Castro expire, Cuba respire
Sa promesse de « démocratie humaniste » s’est muée en un demisiècle de dictature.
Il était 22 h 29 à La Havane, comme à Miami, le 25 novembre, lorsque la nouvelle est tombée. Dans les minutes qui ont suivi, les artères de la capitale cubaine ont commencé à se vider, chacun préférant regagner ses pénates, par respect pour la mémoire du Lider Maximo ou crainte d’avoir des ennuis avec les Comités de défense de la Révolution. Au même moment, quelque 150 kilomètres plus au nord, des milliers d’exilés ou descendants d’exilés cubains prenaient d’assaut les rues de Little Havana, à Miami, pour y célébrer la mort du vieux dictateur. « Je ne me lasse pas de faire la fête, déclarait samedi soir une jeune femme à l’amorce de sa deuxième nuit blanche, je pensais que ça n’arriverait jamais. »
Les messages de condoléances convenus ne doivent pas prêter à confusion : Fidel Castro n’était consensuel en rien ni ne cherchait à l’être. Dogmatique jusqu’à la caricature ( « dans la Révolution, tout ; contre la Révolution, rien ! » ), il n’avait fini par assumer ses ambiguïtés que sur le tard. L’ex-guérillero ne s’est ainsi départi de son treillis que pour endosser, sur ses vieux jours, un survêtement Adidas, symbole du capitalisme mondialisé. Et, après avoir embastillé nombre de religieux dénonçant les persécutions dont ils étaient victimes, l’ancien élève des jésuites ne cachait pas son admiration pour Jean-Paul II et Mère Teresa.
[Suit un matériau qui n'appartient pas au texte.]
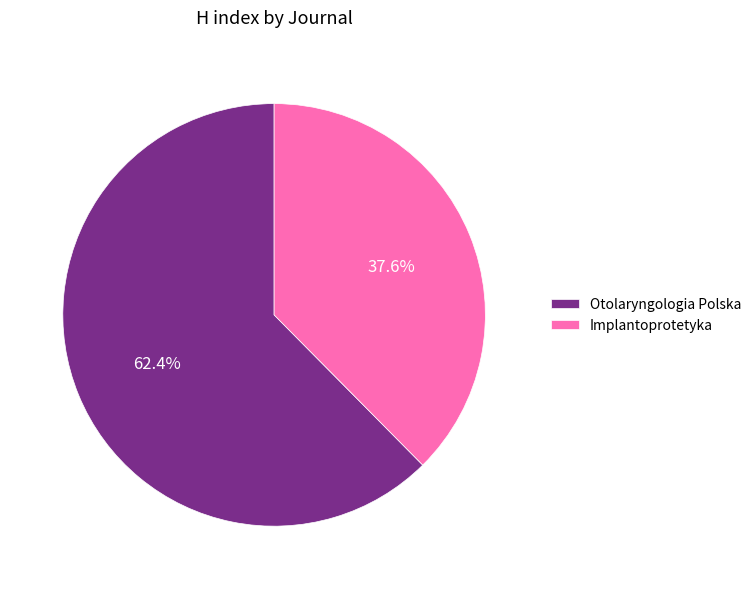

How many segments does this pie chart have?

2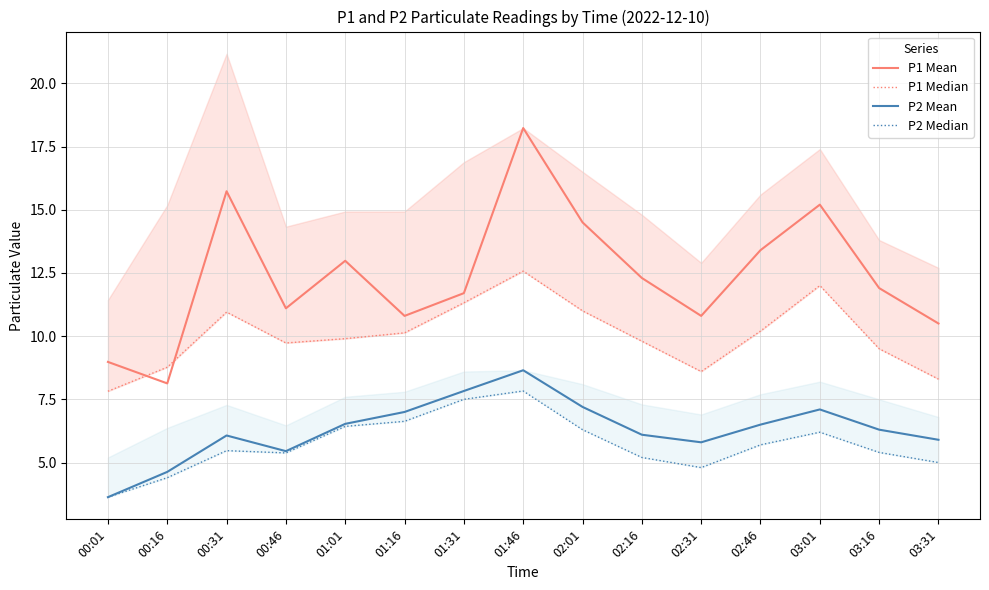

What position from the right is 00:31?

13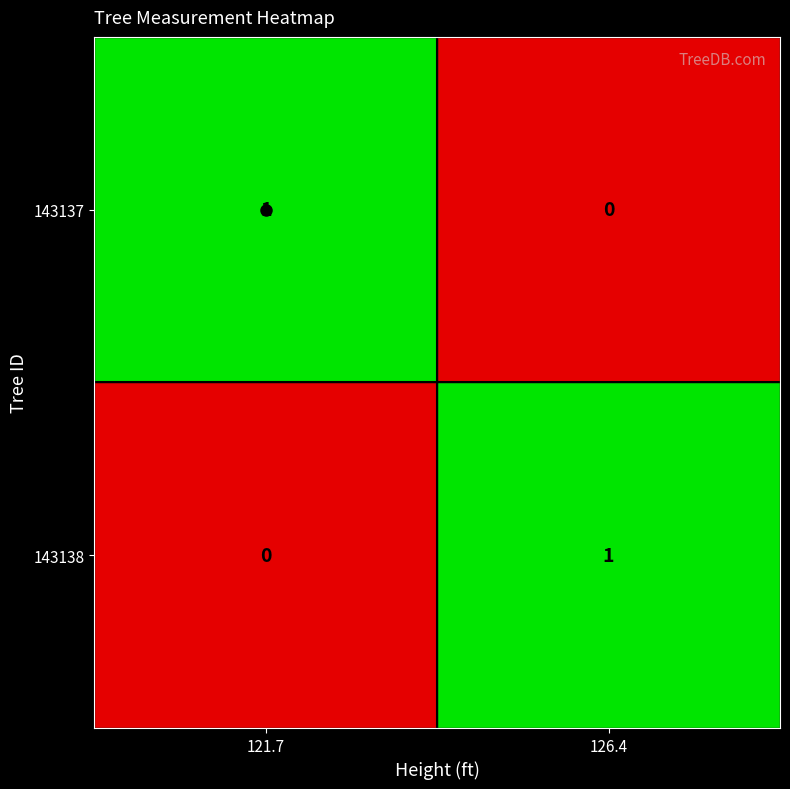

Is the value of 143137 at 121.7 greater than the value of 143138 at 121.7?

Yes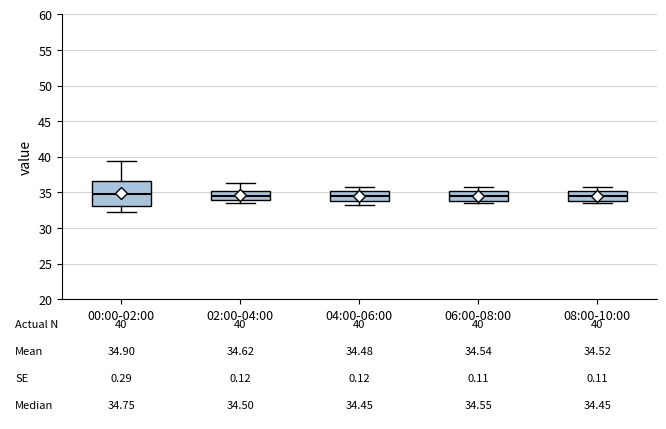

Which box is the tallest, from its lower edge to its upper edge?

00:00-02:00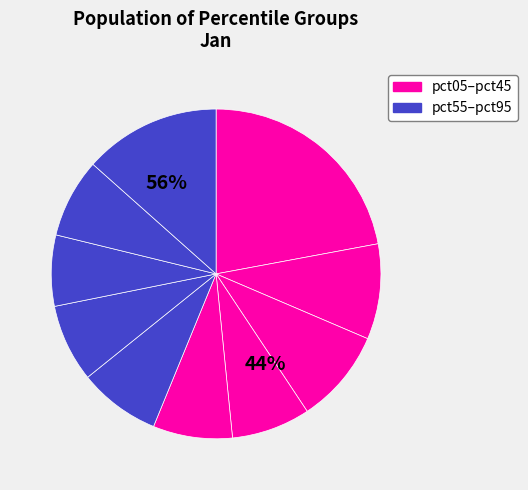

Count the number of slices in the pie.

10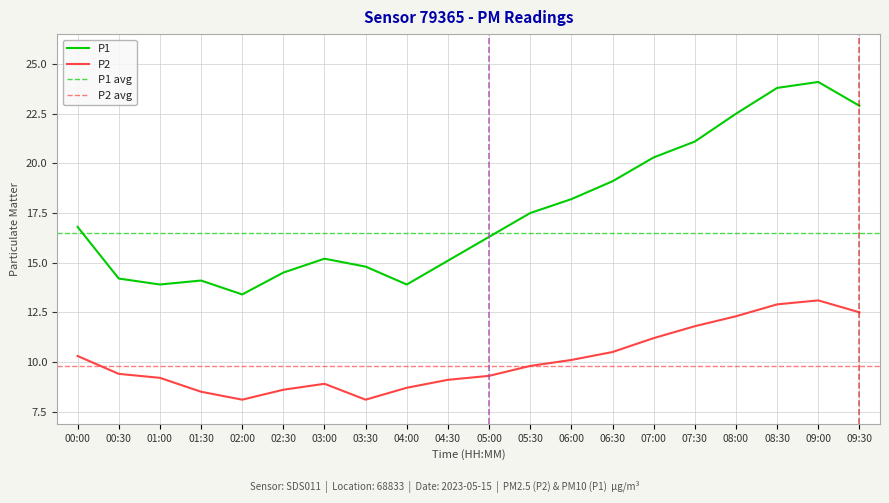

At how many categories does at least one series exceed 12?

20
Le 4 décembre, après un deuil national de neuf jours, proportionnel à la longueur de son règne, les Cubains prendront officiellement congé de leur leader nonagénaire au cours de funérailles nationales qui auront lieu à Santiago, point de départ de la geste castriste. Ils tourneront surtout une page de leur histoire, ou un fil conducteur de leur existence, puisque plus des deux tiers d’entre eux n’étaient pas nés lorsque Fidel, Raul, le Che et les autres sont entrés dans la capitale, le 8 janvier 1959.
L’épopée aurait pu s’achever prématurément, tant ont été nombreuses les tentatives d’assassinat. L’historiographie officielle prétend en avoir dénombré pas moins de 600, ce qui vaut au roi de la baraka de figurer dans le « Livre des records ». Castro a survécu à onze présidents américains, dont la plupart ont rêvé de lui faire la peau par CIA interposée. De fait, cet aventurier charismatique et romanesque n’aurait jamais accédé au statut d’icône sans l’antagonisme qui l’a opposé un demi-siècle durant à l’Oncle Sam
Plus de 3 000 « ennemis de la Révolution » ont été exécutés.